Humanity’s impact on our planet has profound and far-reaching consequences, some of which are less obvious than others. A new UN report shines a light on emerging environmental threats, including noise pollution, wildfires and shifts in the timing of key seasonal events.
Our current geological epoch is called the Anthropocene because of how significantly our species is altering the natural world, from causing a climate crisis to precipitating a sixth mass extinction event. There are countless ways in which the current scale of human activity negatively influences our environment and some of these are rapidly growing in importance, yet remain largely ignored.
Through its ‘Frontiers’ report, the United Nations Environment Programme (UNEP) draws attention to these emerging issues of environmental concern. Previous editions have highlighted topics from microplastics to antimicrobial resistance to melting permafrost. The 2022 report, Noise, Blazes and Mismatches, focuses on three key issues and their implications for human health and nature: urban noise pollution, the increasing severity and frequency of wildfires, and changes to the timing of critical natural events, such as first flowering.
Everyone who has lived in a city is familiar with the constant roar of engines, wailing sirens, and the crashing and clanging of construction. At high population densities, people are rarely free from noise pollution within their own homes either – whether it’s due to proximity to a busy road or noisy neighbours.

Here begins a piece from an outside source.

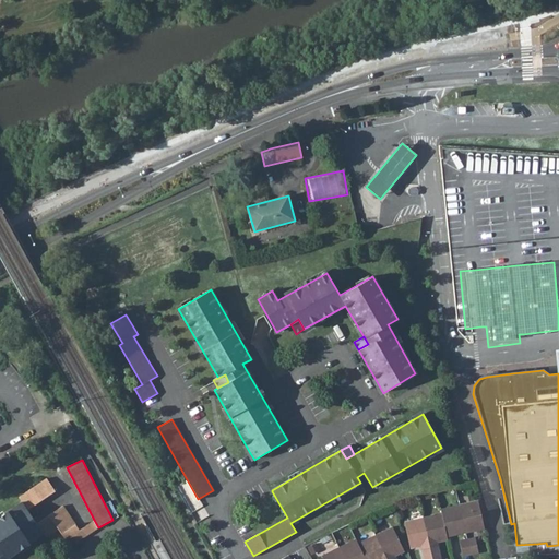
[(0,555),(2,554),(7,558),(45,534),(47,537),(58,530),(67,540),(73,536),(76,543),(82,538),(84,537),(80,530),(63,504),(37,523),(27,510),(56,490),(47,478),(19,497),(22,501),(0,515),(0,555)]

Prolonged exposure to high levels of noise can damage hearing and negatively affect mental health. It can also cause cardiovascular and metabolic problems through stress and disturbed sleep. The report states that in Europe alone, an estimated 22 million people suffer from chronic noise annoyance, while long-term exposure to environmental noise contributes to 48,000 new cases of coronary heart disease and causes 12,000 premature deaths every year. All major cities across the world frequently exceed the noise limits recommend by the World Health Organization (WHO).
Humans aren’t the only species to suffer from noise pollution. Many wild animals living in urban environments, such as songbirds, rely heavily on acoustic communication. When this is disrupted by noise, it can lead to behaviour changes which negatively affect survival. For example, a bird may be less successful at attracting a mate because it needs to adjust the pitch of its call or sing at sub-optimal times just to be heard.
The report points out several ways urban environments could reduce their noise pollution, including through roadside tree belts, increasing green spaces, switching to electric vehicles and active travel, and utilising acoustic insulation materials.
A world on fire
Naturally occurring wildfires play an important role in ecosystem function but human activity, especially land use change (including intentional fire setting for agriculture) and greenhouse gas emissions, are causing more frequent and severe fires around the world, from the western United States, to Mediterranean nations, Australia and the Amazon rainforest. With the climate continuing to warm, scientists expect a worsening situation.
Catastrophic fires cost both human and animal lives, and indirectly affect health through air pollution and trauma. As urban areas expand due to population growth, human infrastructure is increasingly being built near forest edges – a key contributor to California’s worsening wildfires, for example. In a vicious feedback loop, wildfires can accelerate climate change, such as through the transformation of boreal and tropical forests from critical carbon sinks into major sources of greenhouse gases. Altered fire regimes are also driving biodiversity loss – they pose a threat to almost a third of savannah species, for example.
The report suggests improving fire management, such as through controlled, periodic burns to prevent the build-up of fuel. Surprisingly, the authors don’t call for ramping up efforts to fight climate change, or to end intentional fire setting for commercial gains (as is happening in the Amazon, for example).
The birds and the bees
The timing of life cycle events, such as the emergence of pollinators or bird nesting, has a huge effect on ecosystem health. For example, bee activity in spring needs to coincide with flowering, otherwise there is a risk of starving bees and plants that can’t reproduce.
The study of these events is called ‘phenology’, and due to human-caused climate change, there is an increasing risk of ‘phenological mismatch’, caused by co-dependent species reacting differently to warming temperatures and changing weather patterns. For example, great tits in the Netherlands have advanced their egg-laying in response to warming trends, but the emergence of the caterpillars they depend on for food has shifted more significantly, meaning that baby birds no longer coincide with peak caterpillar availability. In the Arctic, earlier snowmelt and spring vegetation mean that reindeer calves are now born too late, leading to a 75 per cent decrease in offspring. Many migratory species are heavily impacted by the changing climate because mistimed migration can have disastrous consequences.
Human food systems are also impacted by phenological shifts – for example, plants missing out on pollinators can negatively impact crop yields, and fisheries can suffer from population decline. To overcome these issues, the authors promote adaptation practices such as optimised irrigation and selective breeding of cultivars, as well as more holistic fisheries management.
Addressing the root causes
The report unfortunately fails to offer advice on confronting the root drivers of these emerging environmental threats. As is the case for more well-known environmental issues, while adaptation and better management are important, the only true long-term solution is to transform our relationship with nature by tackling hyperconsumption and ending human population growth as soon as is ethically possible.